Greedfall is a well constructed saga that also traces De Sardet’s journey to strengthen diplomatic relations with the other factions on Teer Fradee, At every step, De Sardet is further mired in the conflict between the factions and the islanders who are none too happy to see the “renaigse” coming to pillage and exploit the island they hold dear. De Sardet is a confident, likeable, well spoken noble who fights superbly alongside her allies–most of whom she meets on the island–while working to build a connection with the islanders who harness the power of supernatural Guardians that they use to defend the sanctity of the island, and who might be the key to curing the malichor.

Greedfall’s story takes a poignant look at the politics and violence that erupt during colonization of uncharted lands as De Sardet fights to smooth over the tensions that meet her at every corner as she races to find a cure and strengthen her alliances with the inhabitants of Teer Fradee. De Sardet also shares a mysterious link with the island, and through the course of the story learns as much about herself as she does about the island she hopes holds the key to saving her home and the people she loves.

The Good

STORY

Greedfall tells one of the most engaging stories that I’ve seen in a video game in a while–and I play a LOT of video games. It is simultaneously complex and easy to follow, and tugs at the heart strings without being overly sentimental. As is important with any game, it easily promotes full immersion, and I really felt responsible for making the important decisions that influenced the relationships on the island and the fate of those who depended on me.

_EXERCISE DATA_
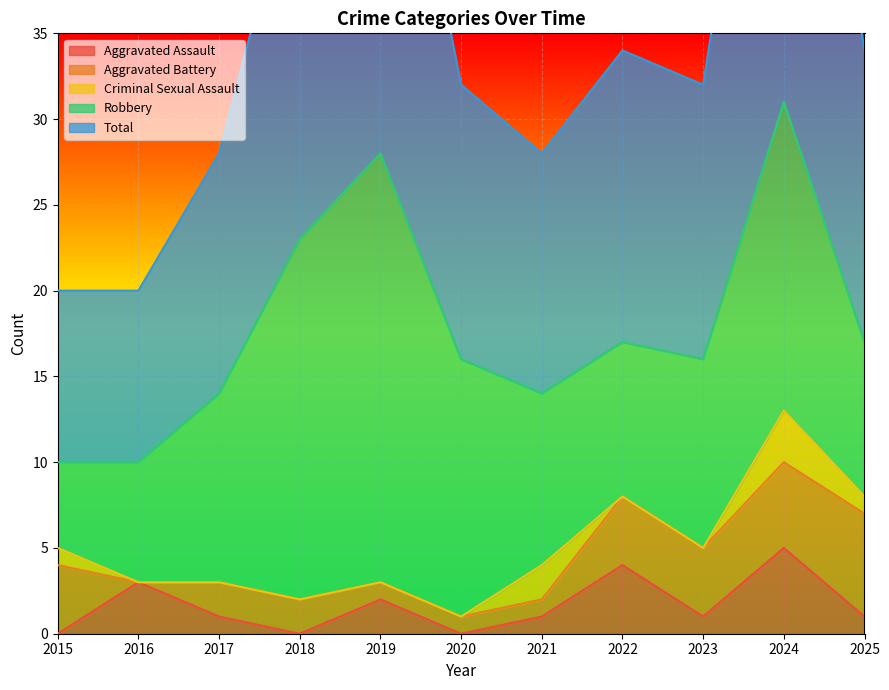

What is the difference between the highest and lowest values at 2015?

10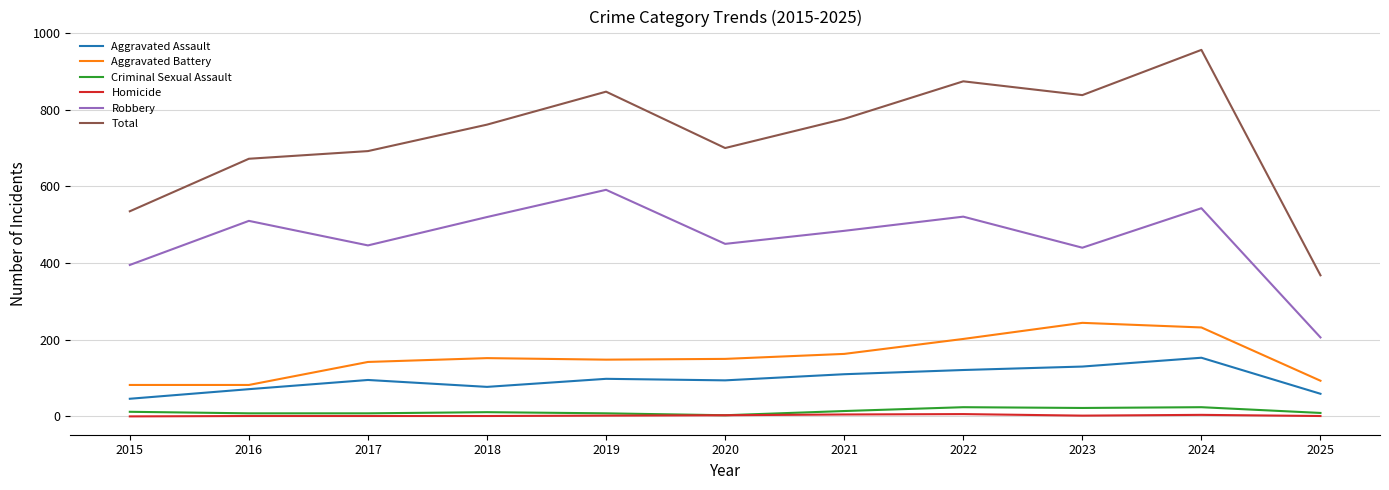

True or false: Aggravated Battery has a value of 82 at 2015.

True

_ACTIVITY 1_
Answer these questions from the Greedfall review, one line each:
(a) What power do the islanders harness to defend the sanctity of the island?
(b) What does De Sardet share with the island?
(c) What two qualities does the reviewer say the story has at the same time?
_ACTIVITY 2_
Condense the paragraph of the Greedfall review that begins "Greedfall's story takes a poignant look" into a shorter version that keeps its main facts.
_ACTIVITY 3_
Transcribe the part of the Greedfall review starting at "Greedfall is a" and ending at "curing the malichor.".

_FINAL ANSWER 1_
(a) The power of supernatural Guardians.
(b) A mysterious link.
(c) It is complex and easy to follow.

_FINAL ANSWER 2_
Greedfall's story poignantly examines the politics and violence of colonizing uncharted lands. De Sardet works to ease the tensions she meets everywhere while racing to find a cure and strengthen her alliances with Teer Fradee's inhabitants. She also has a mysterious link with the island, and she learns as much about herself as about the island she hopes can save her home and loved ones.

_FINAL ANSWER 3_
Greedfall is a well constructed saga that also traces De Sardet’s journey to strengthen diplomatic relations with the other factions on Teer Fradee, At every step, De Sardet is further mired in the conflict between the factions and the islanders who are none too happy to see the “renaigse” coming to pillage and exploit the island they hold dear. De Sardet is a confident, likeable, well spoken noble who fights superbly alongside her allies–most of whom she meets on the island–while working to build a connection with the islanders who harness the power of supernatural Guardians that they use to defend the sanctity of the island, and who might be the key to curing the malichor.